Le 10 mai 1940, à l'aube, l'armée allemande déclenche une offensive de grande envergure. Après avoir occupé les Pays Bas et la Belgique, les panzers hitlériens déferlent sur la France, contournent la ligne Maginot et foncent sur Paris.

L'armée française est submergée. En quelques semaines, tout notre système de défense s'effondre. Le 14 juin, les allemands sont à Paris. Le gouvernement Paul REYNAUD s'est replié à Bordeaux, refusant d'organiser la défense de la capitale et rejetant une proposition du Parti communiste: "Libérer les militants communistes et les dizaines de milliers de français emprisonnés ou internés. Arrêter immédiatement les agents de l'ennemi qui grouillent dans les ministères et jusqu'à l'Etat Major. Armer le peuple et faire de Paris une citadelle inexpugnable".
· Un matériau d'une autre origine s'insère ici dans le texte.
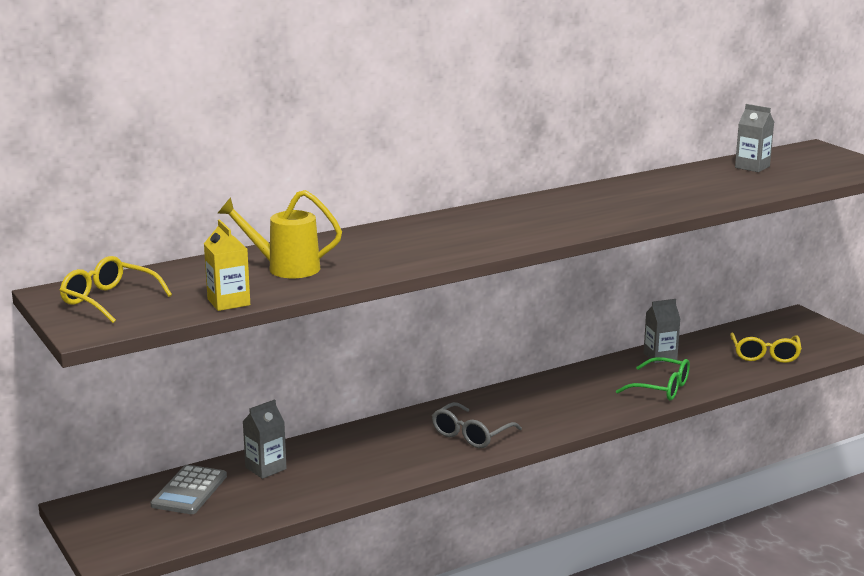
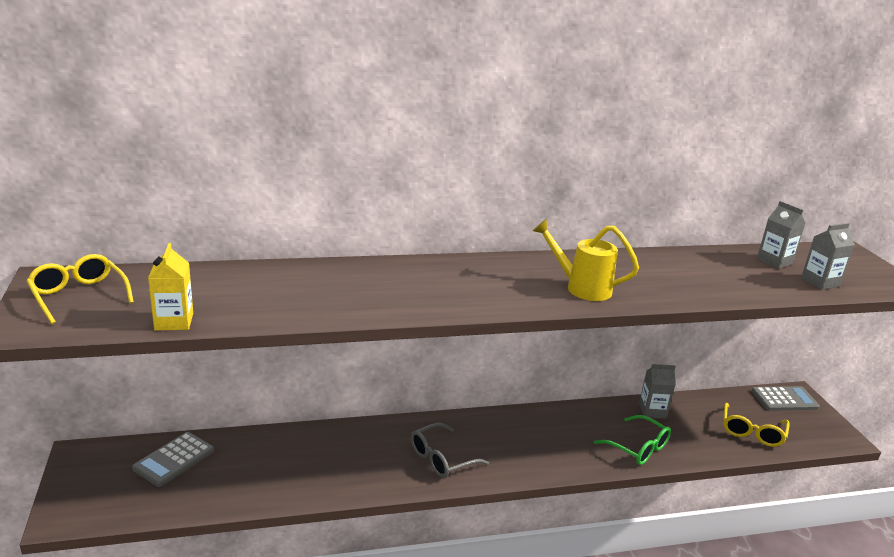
camera: 15 degrees right, 5 degrees up
yellow watering can [217,190,342,278] -> yellow watering can moved to [533,219,639,301]
grey carton [242,399,287,479] -> grey carton moved to [801,223,855,290]
none -> grey calculator [752,386,820,411]

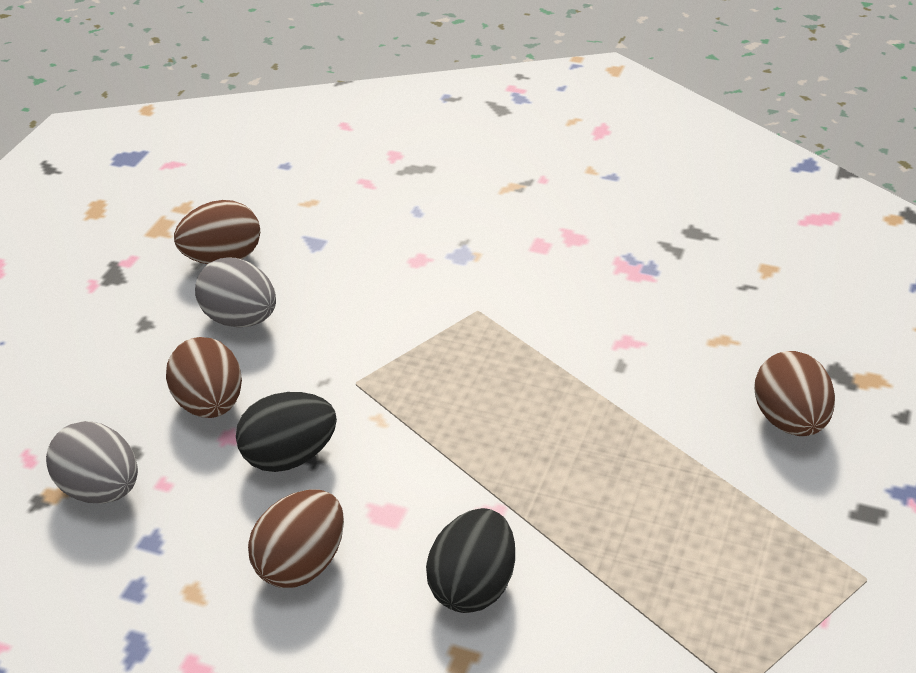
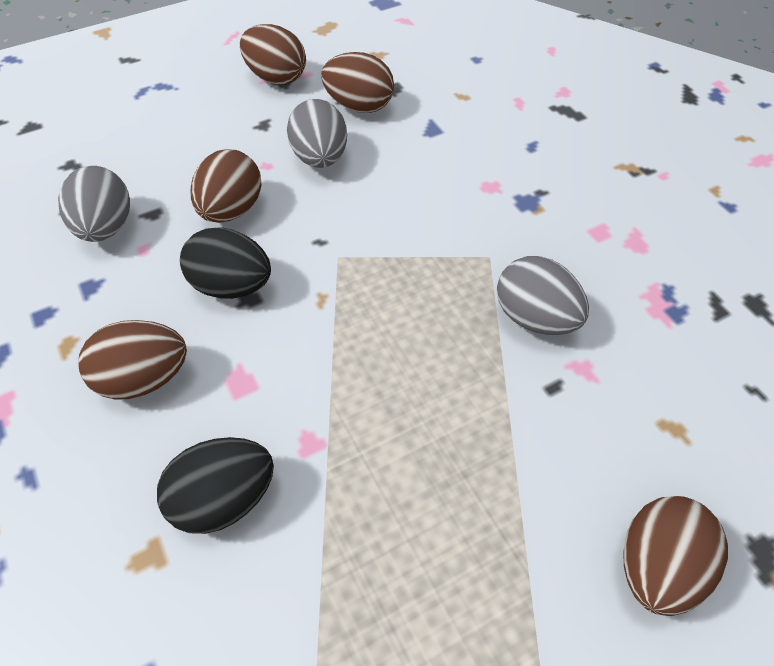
camera: 40 degrees right, 15 degrees up
none -> brown egg [240,24,306,85]
none -> grey egg [497,256,589,335]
La confusion la plus totale règne. Les populations du Nord fuient devant l'avance des armées nazies. C'est l'exode.

 

Sur ces évènements, voici le témoignage de Charles MONIER, extrait de ses archives personnelles.
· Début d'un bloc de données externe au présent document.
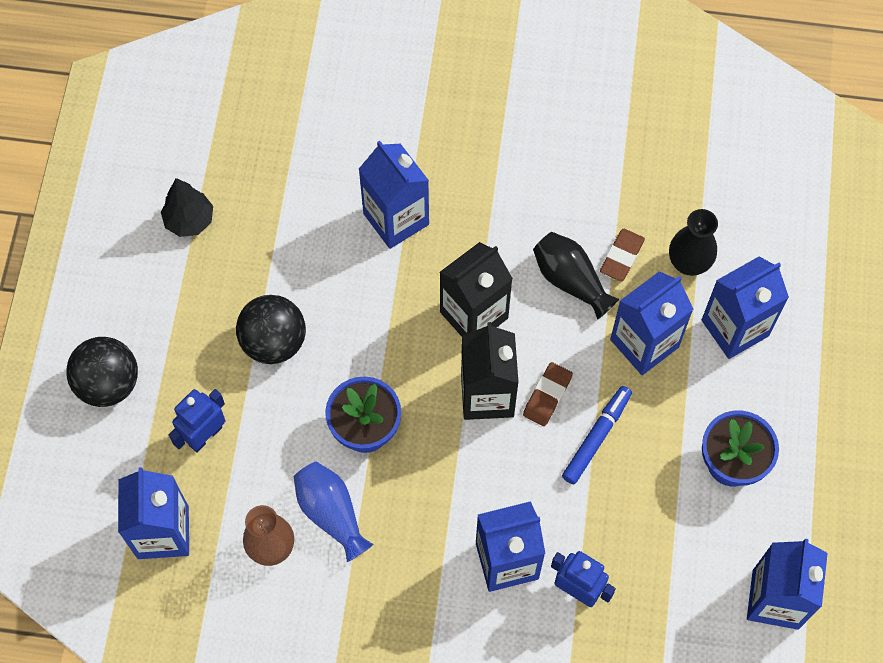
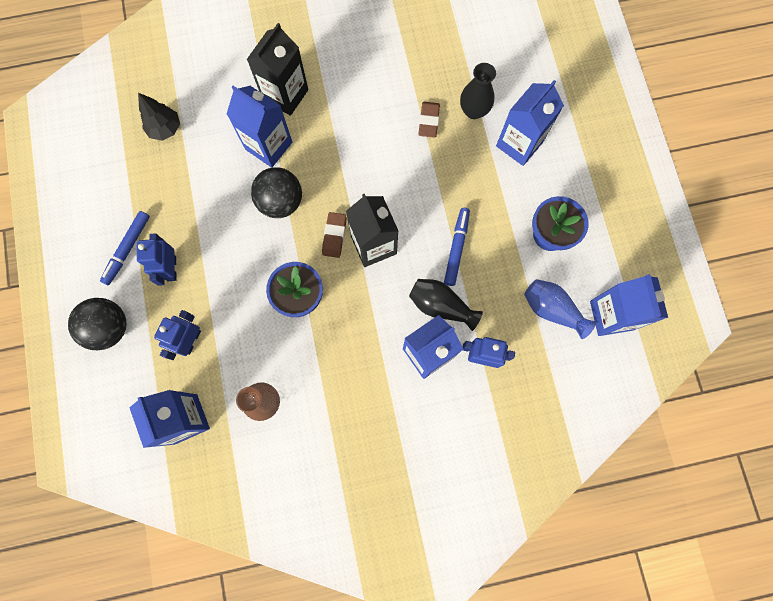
camera: 20 degrees left, 10 degrees up
black tree [161,178,213,237] -> black tree moved to [138,93,180,141]
black ball [236,295,306,364] -> black ball moved to [251,167,302,218]
blue vase [294,461,373,562] -> blue vase moved to [524,279,596,339]
black carton [440,242,513,337] -> black carton moved to [247,23,308,116]
brown eraser [523,362,573,426] -> brown eraser moved to [322,212,347,258]
black vase [533,232,619,320] -> black vase moved to [409,279,483,331]
blue carton [610,271,693,375] -> none
none -> blue marker [100,211,150,285]
none -> blue robot [137,233,177,286]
"Le 10 mai, je suis en permission depuis 3 jours chez ma mère à Bollène La Croisière. Le même jour, je reçois un télégramme m'enjoignant de rejoindre mon régiment que j'avais laissé au repos à FAVEROLLES. Le lendemain je prends le train en gare de La Croisière, bien résolu à me battre contre l'envahisseur hitlérien, malgré l'émotion qui m'étreint.
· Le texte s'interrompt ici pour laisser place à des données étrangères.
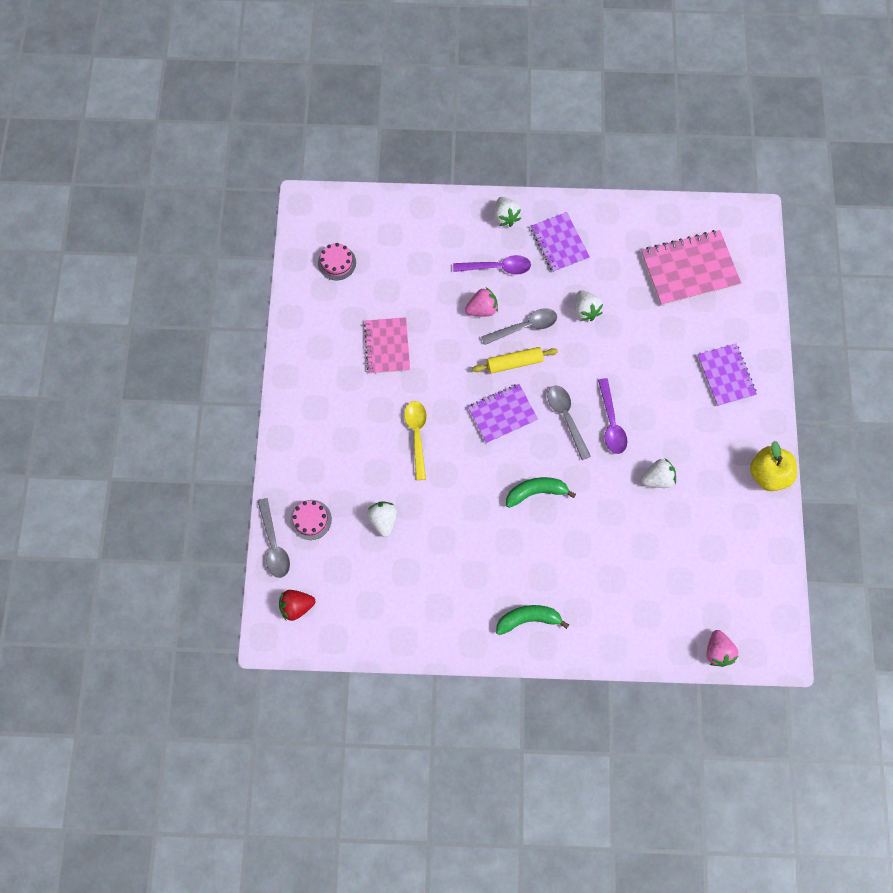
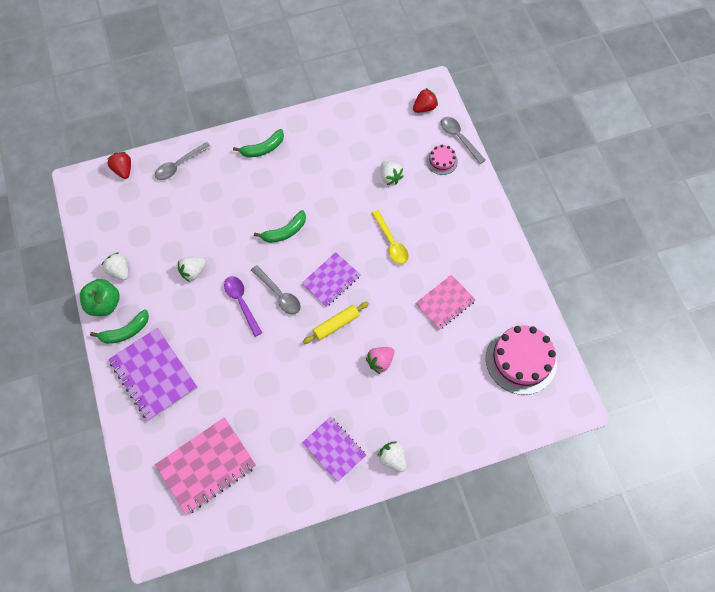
camera: 160 degrees right, 5 degrees down
pink cake [318,243,356,280] -> pink cake [486,325,557,395], size x2.01
pink notebook [364,317,410,374] -> pink notebook turned 75 degrees clockwise [415,275,476,330]
purple spoon [453,255,531,275] -> none
grey spoon [481,308,557,345] -> grey spoon moved to [155,142,211,180]
white strawberry [575,290,603,321] -> white strawberry moved to [102,252,129,280]
purple notebook [697,344,757,406] -> purple notebook [108,328,197,421], size x1.52
pink strawberry [706,630,738,667] -> red strawberry [107,152,131,179]
yellow apple [750,441,797,491] -> green apple [80,279,120,316]
none -> green banana [90,309,149,344]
Je ne sais pas encore, mais c'est vraiment vers "l'enfer" que je pars. On ne peut pas oublier même au bout de 60 ans!

Le train est bourré de soldats de toutes armes, rappelés comme moi. Il avance lentement souvent remisé sur une voie de garage.

Jusqu'à Lyon tout se passe bien. Mais plus loin, plusieurs attaques des stukas allemands qui mitraillent le convoi et sèment la panique. Le train stoppe. Les wagons se vident. On se jette à plat ventre dans les champs. L'alerte passée, le train repart sans se soucier s'il y a des morts et des blessés. A Vitry le François, violent bombardement. La ville est en feu. Vision apocalyptique! Les habitants s'enfuient épouvantés. Aucune défense anti-aérienne. Aucun avion français dans le ciel. La Lutwaffe est maîtresse des airs. Et ainsi jusqu'à Epernay. Là, tout le monde descend. On ne peut pas aller plus loin.

un commandant et un capitaine regroupent les soldats sur une place. Des autocars arrivent. On commence à grimper et à s'installer. Tout à coup, les sirènes hurlent. Juste le temps de se jeter à plat ventre derrière les arbres. Les stukas surgissent. Les bombes pleuvent sur la ville. Tout près de nous une église est touchée et s'effondre dans un nuage de poussière. Le commandant se relève et part en courant. Je ne l'ai jamais revu.

Que faire? C'est une pagaïe inouïe! Tous les officiers ont disparu. Nous décidons, tout un groupe de soldats, de nous diriger à pied vers REIMS pour essayer de retrouver nos régiments qui d'après certains renseignements se trouveraient par là.

(A ce moment là j'ignorais totalement que le 27ème R.T.A. avait déjà été complètement décimé)

Nous arrivons sur les bords de la Marne. Tous les ponts sont détruits, sauf un près de REIMS. Nous allons donc dans cette direction. En arrivant au pont, nous apprenons par des soldats qui se replient que les Panzers allemands approchent et viennent vers nous pour traverser la Marne. Un sergent regroupe les soldats présents et nous fait distribuer des fusils de la guerre 14-18, qu'il a déniché je ne sais où, avec quelques cartouches.

Que faire?

Nous n'avons pas de canon antichar. Seulement une mitrailleuse et quelques fusils.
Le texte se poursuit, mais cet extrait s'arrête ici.